Use normal distribution tables,

a = 3.08

So the upper limit of time will be 100+3.08 = 103.08 ~ 103.1 min
lowe limit of time wll be 100-3.08 =96.92 ~ 96.9 min

Credit goes to : Rizwan Javed

Wow this is great! Thank you (both of you)

 

[sj0007]

Ooh kay. Thank you!

 

[leenz98]

Someone please explain Q5 part iii. Since X=0 why won't it be 12C0*(0.20)^0 * (0.8)^12
Also any trips and tricks on how to solve the permutations and combination questions like question 6

 

[leenz98]

In the first part why isn't 4C2*9C2*2C2 the right way to get to the answer since we have to choose from 4 9 and 2 types of tress?
And part iiii as well please explain.

 

[leenz98]

For this question p= 5/12 and q= 7/12. Can anyone explain what's wrong with how I am doing it.
1-(12C0*(5/12)^0 * (7/12)^12 + 12C1* (5/12)^1 * (7/12)^11)

 

[Saad the Paki]

For this question p= 5/12 and q= 7/12. Can anyone explain what's wrong with how I am doing it.
1-(12C0*(5/12)^0 * (7/12)^12 + 12C1* (5/12)^1 * (7/12)^11)

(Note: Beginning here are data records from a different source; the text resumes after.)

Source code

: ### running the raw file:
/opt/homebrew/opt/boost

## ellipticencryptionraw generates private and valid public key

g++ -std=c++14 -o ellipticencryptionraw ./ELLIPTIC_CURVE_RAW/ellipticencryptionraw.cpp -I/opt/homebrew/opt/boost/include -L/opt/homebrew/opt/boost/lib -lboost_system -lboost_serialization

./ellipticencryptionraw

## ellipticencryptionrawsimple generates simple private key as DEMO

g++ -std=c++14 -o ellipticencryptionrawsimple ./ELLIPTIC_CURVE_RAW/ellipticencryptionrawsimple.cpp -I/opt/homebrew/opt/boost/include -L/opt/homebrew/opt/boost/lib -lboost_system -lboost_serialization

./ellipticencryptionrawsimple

It won't be 12C0 or 12C1 it will be 3C0 and 3C1 as the newspaper is delivered to 3 houses not 12

 

[Saad the Paki]

In the first part why isn't 4C2*9C2*2C2 the right way to get to the answer since we have to choose from 4 9 and 2 types of tress?
And part iiii as well please explain.

I suck at permutations and combinations as well so sorry can't help u there

 

[leenz98]

I suck at permutations and combinations as well so sorry can't help u there

Still appreciate the fact that you replied.
We literally studied the whole s1 in like 15 days and I can't make heads or toes of it now.

 

[Rizwan Javed]

In the first part why isn't 4C2*9C2*2C2 the right way to get to the answer since we have to choose from 4 9 and 2 types of tress?
And part iiii as well please explain.

What are the answers? I'll post the solutions if my answers will be correct.